Drug delivery relies on nano-sized carriers whose objectives are to protect cargo from the body and to release the cargo at the appropriate site without inducing immunogenic response. The inventors at UCI have developed a method of mass producing extracellular nano-vesicles that have shown promise for drug delivery, but have been slow to progress to clinical trials due to low production yields.
The fields of drug delivery and gene therapy rely on nano-sized carriers for effective delivery of therapeutic cargo to the designated target site. Therapeutic delivery agents have two key objectives: Protect the cargo from the harsh environment of the body and release the cargo at the appropriate site without inducing immunogenic response. A variety of viral and non-viral based nanocarriers have been designed, but have had issues with non-specific cytotoxicity, poor biocompatibility, and low efficacy of delivery.

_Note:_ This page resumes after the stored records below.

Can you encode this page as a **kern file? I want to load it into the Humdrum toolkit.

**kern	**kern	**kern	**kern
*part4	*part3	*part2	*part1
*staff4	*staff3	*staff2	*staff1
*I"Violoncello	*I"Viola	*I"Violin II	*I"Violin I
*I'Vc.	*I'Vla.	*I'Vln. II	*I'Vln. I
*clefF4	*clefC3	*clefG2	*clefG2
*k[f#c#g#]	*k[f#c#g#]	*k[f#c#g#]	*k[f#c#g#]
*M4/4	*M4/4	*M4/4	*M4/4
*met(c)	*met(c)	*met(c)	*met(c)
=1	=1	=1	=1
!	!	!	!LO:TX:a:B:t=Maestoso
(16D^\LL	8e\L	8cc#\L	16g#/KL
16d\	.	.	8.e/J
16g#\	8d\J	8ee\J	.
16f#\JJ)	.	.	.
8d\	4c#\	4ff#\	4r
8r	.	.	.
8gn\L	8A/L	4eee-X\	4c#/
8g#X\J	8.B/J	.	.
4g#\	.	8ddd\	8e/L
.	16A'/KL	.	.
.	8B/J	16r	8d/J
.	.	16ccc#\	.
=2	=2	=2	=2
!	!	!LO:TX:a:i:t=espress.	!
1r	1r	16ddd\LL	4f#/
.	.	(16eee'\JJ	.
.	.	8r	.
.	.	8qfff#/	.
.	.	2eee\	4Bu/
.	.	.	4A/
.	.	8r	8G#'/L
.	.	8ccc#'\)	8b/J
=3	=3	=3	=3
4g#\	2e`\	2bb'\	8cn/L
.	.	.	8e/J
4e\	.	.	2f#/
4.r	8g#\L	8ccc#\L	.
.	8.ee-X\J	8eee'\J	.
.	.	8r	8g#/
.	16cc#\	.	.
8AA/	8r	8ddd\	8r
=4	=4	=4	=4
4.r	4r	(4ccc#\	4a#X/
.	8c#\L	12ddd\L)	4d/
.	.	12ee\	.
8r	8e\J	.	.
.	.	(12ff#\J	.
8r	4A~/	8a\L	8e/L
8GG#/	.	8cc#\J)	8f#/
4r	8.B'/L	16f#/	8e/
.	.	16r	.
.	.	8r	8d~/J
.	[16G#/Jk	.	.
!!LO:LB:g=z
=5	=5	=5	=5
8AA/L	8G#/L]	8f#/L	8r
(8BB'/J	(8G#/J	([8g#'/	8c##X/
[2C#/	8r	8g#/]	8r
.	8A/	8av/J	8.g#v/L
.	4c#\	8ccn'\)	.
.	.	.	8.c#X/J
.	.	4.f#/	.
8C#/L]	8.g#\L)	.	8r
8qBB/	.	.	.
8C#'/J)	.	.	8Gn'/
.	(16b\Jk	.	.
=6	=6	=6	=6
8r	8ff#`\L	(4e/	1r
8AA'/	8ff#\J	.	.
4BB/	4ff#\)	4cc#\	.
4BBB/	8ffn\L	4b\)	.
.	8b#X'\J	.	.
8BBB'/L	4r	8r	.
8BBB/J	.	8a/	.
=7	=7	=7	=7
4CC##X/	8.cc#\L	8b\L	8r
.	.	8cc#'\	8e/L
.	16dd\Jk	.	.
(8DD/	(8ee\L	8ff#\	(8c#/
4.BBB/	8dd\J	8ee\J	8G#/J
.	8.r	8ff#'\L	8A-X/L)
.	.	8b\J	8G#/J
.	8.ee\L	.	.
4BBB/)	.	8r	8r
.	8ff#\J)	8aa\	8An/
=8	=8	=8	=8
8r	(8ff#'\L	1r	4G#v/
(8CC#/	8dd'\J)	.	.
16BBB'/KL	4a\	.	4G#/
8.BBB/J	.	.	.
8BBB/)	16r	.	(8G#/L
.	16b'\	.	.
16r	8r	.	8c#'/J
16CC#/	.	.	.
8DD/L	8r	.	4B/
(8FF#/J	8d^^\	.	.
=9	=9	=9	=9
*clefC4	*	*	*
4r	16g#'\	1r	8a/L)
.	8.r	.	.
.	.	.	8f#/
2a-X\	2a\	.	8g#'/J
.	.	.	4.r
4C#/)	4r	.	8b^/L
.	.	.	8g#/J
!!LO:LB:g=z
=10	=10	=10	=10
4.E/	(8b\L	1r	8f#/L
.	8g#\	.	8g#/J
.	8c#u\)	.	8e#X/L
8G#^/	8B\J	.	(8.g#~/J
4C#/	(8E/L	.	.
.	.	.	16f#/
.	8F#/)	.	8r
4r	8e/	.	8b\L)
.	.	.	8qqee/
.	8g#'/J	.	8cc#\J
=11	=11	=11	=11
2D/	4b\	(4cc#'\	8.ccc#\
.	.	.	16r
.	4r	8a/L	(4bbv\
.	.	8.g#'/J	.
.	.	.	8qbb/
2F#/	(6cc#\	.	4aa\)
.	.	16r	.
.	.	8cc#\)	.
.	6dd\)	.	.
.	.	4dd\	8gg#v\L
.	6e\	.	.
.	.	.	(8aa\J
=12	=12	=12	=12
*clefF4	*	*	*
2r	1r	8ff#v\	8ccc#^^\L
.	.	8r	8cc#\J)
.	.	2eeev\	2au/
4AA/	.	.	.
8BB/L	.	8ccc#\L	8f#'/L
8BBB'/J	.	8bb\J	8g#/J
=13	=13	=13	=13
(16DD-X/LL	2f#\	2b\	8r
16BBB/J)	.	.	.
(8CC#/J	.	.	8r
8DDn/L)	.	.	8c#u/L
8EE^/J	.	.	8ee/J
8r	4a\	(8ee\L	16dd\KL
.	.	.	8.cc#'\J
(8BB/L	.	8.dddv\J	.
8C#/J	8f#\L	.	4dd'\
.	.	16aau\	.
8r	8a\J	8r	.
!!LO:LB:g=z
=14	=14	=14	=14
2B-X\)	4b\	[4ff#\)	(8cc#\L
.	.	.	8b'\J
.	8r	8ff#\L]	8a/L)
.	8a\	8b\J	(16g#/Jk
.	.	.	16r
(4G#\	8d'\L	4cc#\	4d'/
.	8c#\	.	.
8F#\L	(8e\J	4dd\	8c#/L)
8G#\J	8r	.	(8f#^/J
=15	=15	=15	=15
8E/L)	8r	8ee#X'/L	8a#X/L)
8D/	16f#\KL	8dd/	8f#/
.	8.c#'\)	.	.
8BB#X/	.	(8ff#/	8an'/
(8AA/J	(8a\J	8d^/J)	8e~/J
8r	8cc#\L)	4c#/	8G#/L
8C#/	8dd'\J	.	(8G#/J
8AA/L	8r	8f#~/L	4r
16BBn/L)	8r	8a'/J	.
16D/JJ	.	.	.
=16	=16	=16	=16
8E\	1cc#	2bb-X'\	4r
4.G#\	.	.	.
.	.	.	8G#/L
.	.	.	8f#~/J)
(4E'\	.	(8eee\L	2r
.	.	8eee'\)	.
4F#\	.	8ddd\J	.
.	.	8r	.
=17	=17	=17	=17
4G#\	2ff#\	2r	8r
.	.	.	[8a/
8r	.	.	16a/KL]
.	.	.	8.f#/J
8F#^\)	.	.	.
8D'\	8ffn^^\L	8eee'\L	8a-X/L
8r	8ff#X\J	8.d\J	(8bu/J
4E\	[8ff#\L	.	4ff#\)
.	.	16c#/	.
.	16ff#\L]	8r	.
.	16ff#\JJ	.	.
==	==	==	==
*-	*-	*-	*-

Extracellular vesicles (EVs) are membrane-surrounded structures that are naturally produced and released by cells. EVs have recently become an exciting option for nano-scale delivery. Cells are harvested from a patient and used to produce personalized vesicles that are loaded with therapeutic cargo. The personalized nature reduces the chances of inducing immunogenic response, and the vesicles can undergo surface modification to improve targeting. Unfortunately, there is low yield associated with ex vivo production of vesicles, resulting in a bottleneck in testing and slow progress to clinical trials.
The inventors at UCI have developed a method for mass production of nano-sized extracellular vesicles using chemical reagents. Natural vesicle production occurs via a process called blebbing, in which the hydrostatic pressure in the cell tries to create vesicles, but is opposed by the retraction of actin filaments, such that the blebbing is reversible. But when the bleb is treated with a chemical reagent, the actin filaments are unable to retract, and the cell forms nano-vesicles at a rate 12.5 times higher than normal.
§ Allows for faster and cheaper production of extracellular nano-vesicles
§ Production rate is 12.5 times higher than passive incubation
§ In vitro effectiveness was shown to be as effective as the free drug
Drug loaded nano-vesicles have been produced and tested in vitro and in vivo to confirm potential as therapeutic delivery agents.